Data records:
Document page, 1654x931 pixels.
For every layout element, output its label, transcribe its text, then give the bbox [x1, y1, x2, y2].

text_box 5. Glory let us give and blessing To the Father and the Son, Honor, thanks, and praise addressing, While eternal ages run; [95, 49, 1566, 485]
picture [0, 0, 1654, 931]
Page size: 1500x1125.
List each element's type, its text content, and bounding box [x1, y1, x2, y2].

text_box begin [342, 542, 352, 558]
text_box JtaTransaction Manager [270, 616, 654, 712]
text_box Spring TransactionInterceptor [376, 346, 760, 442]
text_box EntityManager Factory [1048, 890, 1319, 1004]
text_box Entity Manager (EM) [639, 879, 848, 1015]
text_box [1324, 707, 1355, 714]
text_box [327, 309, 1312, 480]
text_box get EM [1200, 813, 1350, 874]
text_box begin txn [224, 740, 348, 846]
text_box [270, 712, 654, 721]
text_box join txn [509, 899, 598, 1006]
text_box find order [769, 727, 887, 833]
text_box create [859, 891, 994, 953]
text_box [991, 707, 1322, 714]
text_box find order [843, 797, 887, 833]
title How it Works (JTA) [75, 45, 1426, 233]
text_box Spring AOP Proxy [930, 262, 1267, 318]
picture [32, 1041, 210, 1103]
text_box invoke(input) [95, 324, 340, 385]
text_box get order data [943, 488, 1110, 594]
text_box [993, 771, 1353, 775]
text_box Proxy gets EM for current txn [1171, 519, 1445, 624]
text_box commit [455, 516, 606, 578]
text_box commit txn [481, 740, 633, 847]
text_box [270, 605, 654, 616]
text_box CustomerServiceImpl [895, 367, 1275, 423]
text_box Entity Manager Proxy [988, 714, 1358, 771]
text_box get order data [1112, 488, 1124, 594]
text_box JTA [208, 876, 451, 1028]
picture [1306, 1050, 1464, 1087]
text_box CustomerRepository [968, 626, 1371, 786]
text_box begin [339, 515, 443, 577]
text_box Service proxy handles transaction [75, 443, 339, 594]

» SET EXERCISE:
Copy every line above verbatim, without changing anything.

» FULL RESPONSE:
Document page, 1654x931 pixels.
For every layout element, output its label, transcribe its text, then give the bbox [x1, y1, x2, y2].

text_box 5. Glory let us give and blessing To the Father and the Son, Honor, thanks, and praise addressing, While eternal ages run; [95, 49, 1566, 485]
picture [0, 0, 1654, 931]
Page size: 1500x1125.
List each element's type, its text content, and bounding box [x1, y1, x2, y2].

text_box begin [342, 542, 352, 558]
text_box JtaTransaction Manager [270, 616, 654, 712]
text_box Spring TransactionInterceptor [376, 346, 760, 442]
text_box EntityManager Factory [1048, 890, 1319, 1004]
text_box Entity Manager (EM) [639, 879, 848, 1015]
text_box [1324, 707, 1355, 714]
text_box [327, 309, 1312, 480]
text_box get EM [1200, 813, 1350, 874]
text_box begin txn [224, 740, 348, 846]
text_box [270, 712, 654, 721]
text_box join txn [509, 899, 598, 1006]
text_box find order [769, 727, 887, 833]
text_box create [859, 891, 994, 953]
text_box [991, 707, 1322, 714]
text_box find order [843, 797, 887, 833]
title How it Works (JTA) [75, 45, 1426, 233]
text_box Spring AOP Proxy [930, 262, 1267, 318]
picture [32, 1041, 210, 1103]
text_box invoke(input) [95, 324, 340, 385]
text_box get order data [943, 488, 1110, 594]
text_box [993, 771, 1353, 775]
text_box Proxy gets EM for current txn [1171, 519, 1445, 624]
text_box commit [455, 516, 606, 578]
text_box commit txn [481, 740, 633, 847]
text_box [270, 605, 654, 616]
text_box CustomerServiceImpl [895, 367, 1275, 423]
text_box Entity Manager Proxy [988, 714, 1358, 771]
text_box get order data [1112, 488, 1124, 594]
text_box JTA [208, 876, 451, 1028]
picture [1306, 1050, 1464, 1087]
text_box CustomerRepository [968, 626, 1371, 786]
text_box begin [339, 515, 443, 577]
text_box Service proxy handles transaction [75, 443, 339, 594]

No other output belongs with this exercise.